Developing microservices is only the beginning; the effort and thought necessary for testing, deploying, running, and maintaining services should not be underestimated. To a large extent, the types of tools and techniques you will select will be driven by your existing technical infrastructure. If, for example, you are a heavy user of IBM products then you will be looking to it for solutions.
I have come to believe that the cost of adopting and developing with new tools and frameworks, or in a new language, outweighs the benefits so you should be very careful if you plan to move from your primary vendor’s ecosystem to new one. There is, however, a rich set of tools for microservices deployment and maintenance to choose from that can be used to complement or create your devops environment. Here’s an overview of some of these tools and frameworks below.
For CI/CD build management and automation the most widely used tool is Jenkins. Jenkins has a rich library of plug-ins that extends Jenkins to almost any external tool in support of the CI/CD process. Jenkins runs on multiple operating systems; Windows, MacOS, and Linux. Configuration of Jenkins is not difficult and has strong support in the industry, so hiring staff – which should always be a consideration – is manageable.
There are, of course, other tools. I have worked with companies that are 100-percent Microsoft and wish to stay in that environment whenever possible. Microsoft offers a product called Team Foundation Server (TFS), which also has garnered strong support in the industry. TFS is tailored for Visual Studio IDE but will work with Eclipse and other integrated development environments. In addition to support for the usual CI/CD functionality, it offers integration with Microsoft’s cloud platform and tools such as Azure Service Fabric and Azure API Management (for gateway and portal services). Combining Docker and CI/CD tools can have a profound change on your microservices implementations and deployments.
Testing microservices poses some unique challenges due to the distributed and the interconnected, but loosely coupled nature, of their design. The basic principles of testing should be familiar – in 2009, Mike Cohn descried a testing pyramid that has, with some modifications, been widely adopted. This approach is applicable for microservices testing and the need for automation may even be greater now.
Here again, vendor frameworks can help. Microsoft Team Foundation Server offers a full suite of testing tools and services that work on Azure. Jenkins, too, comes with microservices test tools. In addition, some specialized testing tools are available, such as Rest-Assured for Java testing of REST services and WebInject for testing.

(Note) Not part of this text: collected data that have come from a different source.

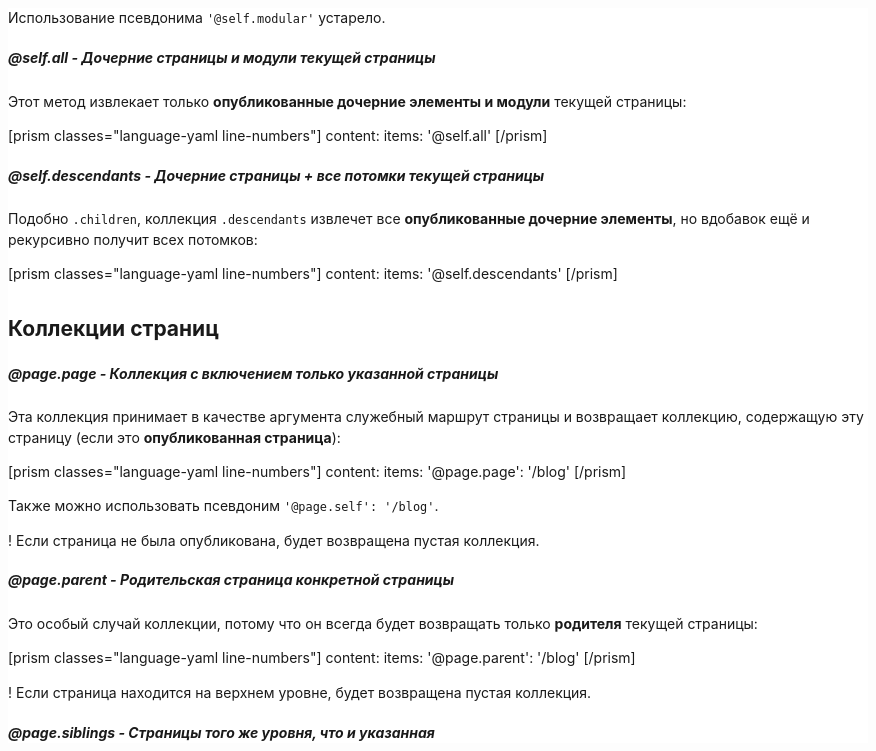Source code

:Использование псевдонима `'@self.modular'` устарело.

##### @self.all - Дочерние страницы и модули текущей страницы

Этот метод извлекает только **опубликованные дочерние элементы и модули** текущей страницы:

[prism classes="language-yaml line-numbers"]
content:
    items: '@self.all'
[/prism]

##### @self.descendants - Дочерние страницы + все потомки текущей страницы

Подобно `.children`, коллекция `.descendants` извлечет все **опубликованные дочерние элементы**, но вдобавок ещё и рекурсивно получит всех потомков:

[prism classes="language-yaml line-numbers"]
content:
    items: '@self.descendants'
[/prism]

## Коллекции страниц

##### @page.page - Коллекция с включением только указанной страницы

Эта коллекция принимает в качестве аргумента служебный маршрут страницы и возвращает коллекцию, содержащую эту страницу (если это **опубликованная страница**):

[prism classes="language-yaml line-numbers"]
content:
    items:
      '@page.page': '/blog'
[/prism]

Также можно использовать псевдоним `'@page.self': '/blog'`.

! Если страница не была опубликована, будет возвращена пустая коллекция.

##### @page.parent - Родительская страница конкретной страницы

Это особый случай коллекции, потому что он всегда будет возвращать только **родителя** текущей страницы:

[prism classes="language-yaml line-numbers"]
content:
    items:
      '@page.parent': '/blog'
[/prism]

! Если страница находится на верхнем уровне, будет возвращена пустая коллекция.

##### @page.siblings - Страницы того же уровня, что и указанная

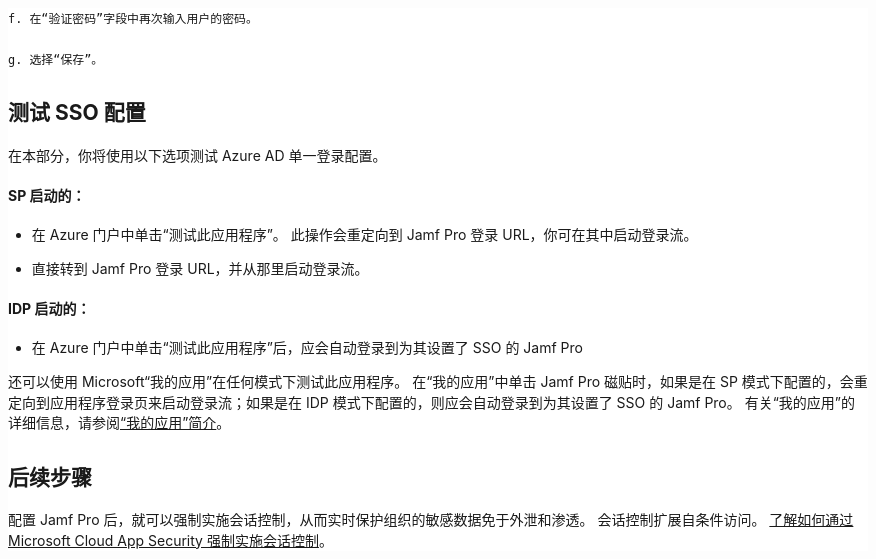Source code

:     f. 在“验证密码”字段中再次输入用户的密码。

    g. 选择“保存”。

## <a name="test-the-sso-configuration"></a>测试 SSO 配置

在本部分，你将使用以下选项测试 Azure AD 单一登录配置。 

#### <a name="sp-initiated"></a>SP 启动的：

* 在 Azure 门户中单击“测试此应用程序”。 此操作会重定向到 Jamf Pro 登录 URL，你可在其中启动登录流。  

* 直接转到 Jamf Pro 登录 URL，并从那里启动登录流。

#### <a name="idp-initiated"></a>IDP 启动的：

* 在 Azure 门户中单击“测试此应用程序”后，应会自动登录到为其设置了 SSO 的 Jamf Pro 

还可以使用 Microsoft“我的应用”在任何模式下测试此应用程序。 在“我的应用”中单击 Jamf Pro 磁贴时，如果是在 SP 模式下配置的，会重定向到应用程序登录页来启动登录流；如果是在 IDP 模式下配置的，则应会自动登录到为其设置了 SSO 的 Jamf Pro。 有关“我的应用”的详细信息，请参阅[“我的应用”简介](https://support.microsoft.com/account-billing/sign-in-and-start-apps-from-the-my-apps-portal-2f3b1bae-0e5a-4a86-a33e-876fbd2a4510)。


## <a name="next-steps"></a>后续步骤

配置 Jamf Pro 后，就可以强制实施会话控制，从而实时保护组织的敏感数据免于外泄和渗透。 会话控制扩展自条件访问。 [了解如何通过 Microsoft Cloud App Security 强制实施会话控制](/cloud-app-security/proxy-deployment-aad)。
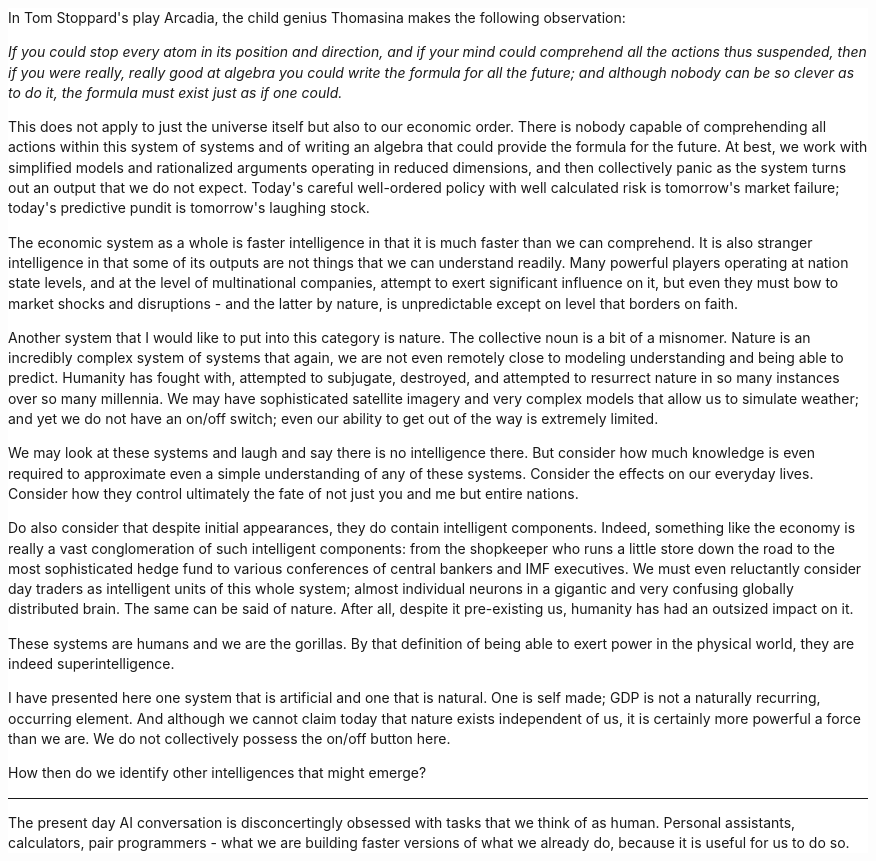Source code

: In Tom Stoppard's play Arcadia, the child genius Thomasina makes the following observation:

*If you could stop every atom in its position and direction, and if your mind could comprehend all the actions thus suspended, then if you were really, really good at algebra you could write the formula for all the future; and although nobody can be so clever as to do it, the formula must exist just as if one could.*

This does not apply to just the universe itself but also to our economic order. There is nobody capable of comprehending all actions within this system of systems and of writing an algebra that could provide the formula for the future. At best, we work with simplified models and rationalized arguments operating in reduced dimensions, and then collectively panic as the system turns out an output that we do not expect. Today's careful well-ordered policy with well calculated risk is tomorrow's market failure; today's predictive pundit is tomorrow's laughing stock.   

The economic system as a whole is faster intelligence in that it is much faster than we can comprehend. It is also stranger intelligence in that some of its outputs are not things that we can understand readily. Many powerful players operating at nation state levels, and at the level of multinational companies, attempt to exert significant influence on it, but even they must bow to market shocks and disruptions - and the latter by nature, is unpredictable except on level that borders on faith. 

Another system that I would like to put into this category is nature. The collective noun is a bit of a misnomer. Nature is an incredibly complex system of systems that again, we are not even remotely close to modeling understanding and being able to predict. Humanity has fought with, attempted to subjugate, destroyed, and attempted to resurrect nature in so many instances over so many millennia. We may have sophisticated satellite imagery and very complex models that allow us to simulate weather; and yet we do not have an on/off switch; even our ability to get out of the way is extremely limited. 

We may look at these systems and laugh and say there is no intelligence there. But consider how much knowledge is even required to approximate even a simple understanding of any of these systems. Consider the effects on our everyday lives. Consider how they control ultimately the fate of not just you and me but entire nations. 

Do also consider that despite initial appearances, they do contain intelligent components.  Indeed, something like the economy is really a vast conglomeration of such intelligent components: from the shopkeeper who runs a little store down the road to the most sophisticated hedge fund to various conferences of central bankers and IMF executives. We must even reluctantly consider day traders as intelligent units of this whole system; almost individual neurons in a gigantic and very confusing globally distributed brain. The same can be said of nature. After all, despite it pre-existing us, humanity has had an outsized impact on it. 

These systems are humans and we are the gorillas. By that definition of being able to exert power in the physical world, they are indeed superintelligence. 

I have presented here one system that is artificial and one that is natural. One is self made; GDP is not a naturally recurring, occurring element. And although we cannot claim today that nature exists independent of us, it is certainly more powerful a force than we are. We do not collectively possess the on/off button here. 

How then do we identify other intelligences that might emerge?
 
***
The present day AI conversation is disconcertingly obsessed with tasks that we think of as human. Personal assistants, calculators, pair programmers - what we are building faster versions of what we already do, because it is useful for us to do so.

Last, I want to touch on using microservices for front-end UI development. It is typical for companies to start their journey with server-side microservices. As you move up the maturity curve it will become apparent that a monolithic UI becomes a bottleneck in your development/delivery process as the front end becomes more unwieldy. To solve this, I have used a composite UI with microservices. You can develop composite UI with traditional tools such as ASP.Net and you can augment your development process with a with services and libraries like Project Mosaic.
I hope this blog series has helped you gain a better understanding of how to begin your journey to microservices in a legacy environment, how domain-driven design can be used to jumpstart your design efforts, and the tools that are available to facilitate your work.